* _WRITTEN TASK_: Within the data, how many lines hold the word "procariotas"? Answer with nothing but the number.

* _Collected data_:
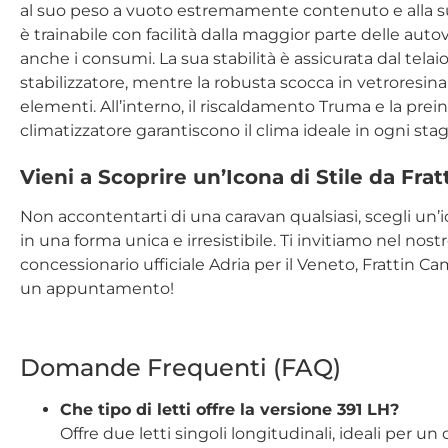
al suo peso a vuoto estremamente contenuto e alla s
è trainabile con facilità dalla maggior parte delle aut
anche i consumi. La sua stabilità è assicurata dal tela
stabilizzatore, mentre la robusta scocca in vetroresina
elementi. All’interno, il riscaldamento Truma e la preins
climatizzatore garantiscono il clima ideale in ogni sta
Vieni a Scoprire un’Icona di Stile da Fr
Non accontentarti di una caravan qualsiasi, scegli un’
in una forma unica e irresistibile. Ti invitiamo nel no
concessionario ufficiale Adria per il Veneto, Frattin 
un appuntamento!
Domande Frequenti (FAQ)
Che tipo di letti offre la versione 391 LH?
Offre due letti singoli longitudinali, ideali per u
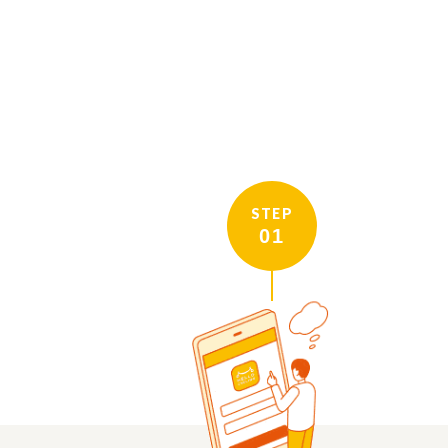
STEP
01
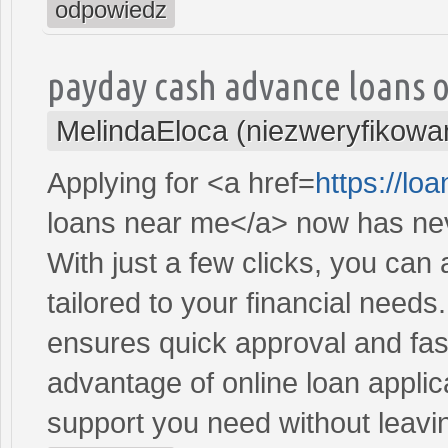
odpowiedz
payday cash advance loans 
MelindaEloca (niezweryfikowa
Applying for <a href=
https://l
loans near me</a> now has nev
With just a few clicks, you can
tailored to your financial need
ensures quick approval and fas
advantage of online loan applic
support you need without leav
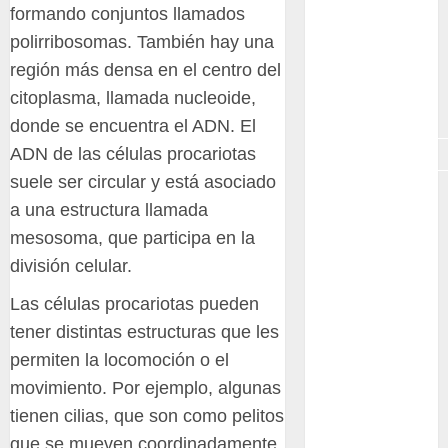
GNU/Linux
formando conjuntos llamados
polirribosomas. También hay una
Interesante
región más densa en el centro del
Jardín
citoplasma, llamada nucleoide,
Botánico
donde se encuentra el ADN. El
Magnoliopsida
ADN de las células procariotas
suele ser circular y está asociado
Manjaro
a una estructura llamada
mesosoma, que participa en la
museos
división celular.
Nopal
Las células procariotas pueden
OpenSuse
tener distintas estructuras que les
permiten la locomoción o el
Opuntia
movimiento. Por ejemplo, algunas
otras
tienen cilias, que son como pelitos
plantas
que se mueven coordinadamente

* _RESPONSE_: 2